Software#

The DGX GB200 software stack is composed of software and firmware that runs on the various compute nodes, switch nodes, and the power shelves.

Mission Control Software#

NVIDIA Mission Control combines the workload aware intelligence with full-stack observability (this includes datacenter facilities integration) to ensure that developer jobs are executed on the right resources, intelligently orchestrated to maximize throughput and uptime so that the infrastructure as a whole is working in concert with the datacenter center facilities supporting it.

AI practitioners can seamlessly manage jobs and select power profiles based on workload type and power vs. performance goals. Topology-aware scheduling aligns the job at multiple layers ensuring the entire rack functions like one big GPU. And thanks to fast checkpointing and tiered restart, no more finding out halfway into your run that your job crashed and you just lost a week of work based on the last checkpoint.

Jobs that use Mission Control are rapidly checkpointed and when errors or faults occur the software automatically isolates those problems, and then quickly restarts the job without manual intervention.

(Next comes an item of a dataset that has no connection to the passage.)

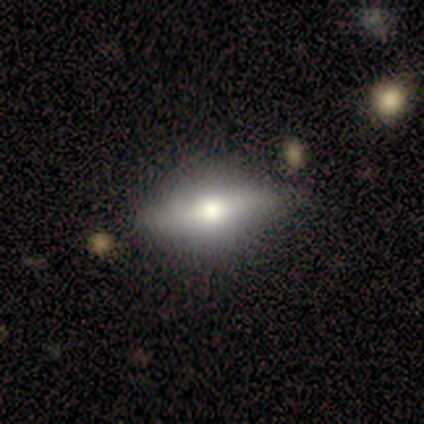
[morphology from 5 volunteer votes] smooth_or_featured: featured or disk (p=1.00)
disk_edge_on: yes (p=0.60) [alt: no p=0.40]
edge_on_bulge: rounded (p=1.00)
merging: none (p=1.00)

With unified, integrated telemetry the software is able to isolate the specific component that is faulty and cordons off affected infrastructure, moving workloads to healthy nodes while taking into consideration the system topology.

It’s important to remember that the infrastructure relies on the facilities that support it. This software monitors power and cooling, and can even detect leaks, to ensure the proper functioning of the facilities’ power and cooling systems, such as those supplying power to a rack or providing liquid cooling.

In conclusion, Mission Control provides end-to-end observability for the AI factory, addressing the challenge of not only deploying but also maintaining complex systems. This software offers cluster-scale control and visibility, improving infrastructure resiliency. It allows for effortless scaling and management of your cluster, simplifies the balancing of performance and power efficiency, and enables regular health checks to validate hardware and performance throughout the infrastructure lifecycle.

NVIDIA Mission Control also provides the following software benefits:

Simplified cluster setup and provisioning: New automation and standardized application programming interfaces to accelerate time to deployment with integrated inventory management, and visualizations.
Seamless workload orchestration: Simplifies Slurm and Kubernetes workflows.
Energy-optimized power profiles: Balances power requirements and tunes GPU performance for various workload types with developer-selectable controls.
Autonomous job recovery: Identifies, isolates, and recovers from inefficiencies without manual intervention to maximize developer productivity and infrastructure resiliency.
Customizable dashboards: Tracks key performance indicators with access to critical telemetry data about clusters.
On-demand health checks: Validates hardware and cluster performance throughout the infrastructure lifecycle.
Building management integration: Provides enhanced coordination with building management systems to provide more control for power and cooling events, including rapid leakage detection.

CUDA Software Platform#

NVIDIA CUDA® allows applications to use GPUs for accelerated computing and provides more than 150 libraries to create high-performance applications across programming languages and use cases. Here are some additional benefits:

CUDA provides the tools to optimize and debug your GPU accelerated application.
CUDA-enabled applications run on the GB200 Superchips and leverage the NVLink network to provide distributed processing across every GPU in the DGX GB200 system.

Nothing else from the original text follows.